Para Santos, é preciso ser absolutamente claro e transparente sobre o produto que está oferecendo, seus benefícios, seus efeitos positivos e eventuais riscos. “Apesar deste mercado ser regulado por uma agência governamental que testa e autoriza o uso das vacinas, qualquer ocorrência negativa não informada, por menor que seja, provavelmente teria grande repercussão e recairia sobre a marca do fabricante. Daí a necessidade da assertividade e clareza extrema na comunicação. O segundo cuidado, talvez tão importante como o primeiro, é evitar estar associado a questões políticas e ideológicas”, diz.

German Carmona, consultor de marketing e estratégia de marca, também menciona que o setor possui uma comunicação fortemente regulamentada e, por isso, a constante menção das marcas e a exposição de imagens de laboratórios serão benéficos para a construção e solidificação das fabricantes. “Nunca suas marcas estiveram tão em evidência e diariamente nas conversas e pensamentos de todos: trade, veículos de comunicação e consumidores”, ilustra.

Fernando Moulin, conselheiro deliberativo do Instituto Brasileiro de Inteligência de Mercado, elenca três pontos a serem explorados pelas fabricantes: reforçar o vínculo de suas marcas a temas associados à proteção, cuidado com o indivíduo, saúde, bem-estar, qualidade de fabricação e produto; endosso institucional do posicionamento de marca e liderança na vanguarda da potencial resolução de uma grave questão global; possibilidade de esclarecer em linguagem acessível questões técnicas associadas a produção e composição de suas vacinas, reforçando tecnologias, capacidades e métodos produtivos.

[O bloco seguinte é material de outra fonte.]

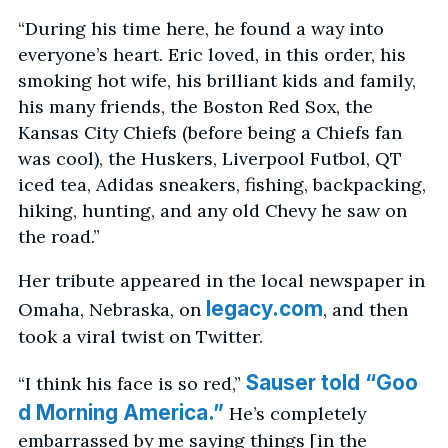
“During his time here, he found a way into
everyone’s heart. Eric loved, in this order, his
smoking hot wife, his brilliant kids and family,
his many friends, the Boston Red Sox, the
Kansas City Chiefs (before being a Chiefs fan
was cool), the Huskers, Liverpool Futbol, QT
iced tea, Adidas sneakers, fishing, backpacking,
hiking, hunting, and any old Chevy he saw on
the road.”
Her tribute appeared in the local newspaper in
legacy.com
Omaha, Nebraska, on
, and then
took a viral twist on Twitter.
Sauser told “Goo
“I think his face is so red,”
d Morning America.”
He’s completely
embarrassed by me saying things [in the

“Os fabricantes realizaram um esforço em escala e velocidades inéditos, no intuito de ajudar a resolver a grave questão da Covid-19. Eles possuem a oportunidade de destacar estes esforços (sempre com uma abordagem científica), humanizando os sacrifícios de seus colaboradores e empresas parceiras na divulgação junto à sociedade. Trata-se uma fantástica história a ser contada e cocriada com a sociedade, se narrada com empatia, delicadeza, respeito e esperança de dias melhores, que tenho certeza que em breve chegarão”, finaliza.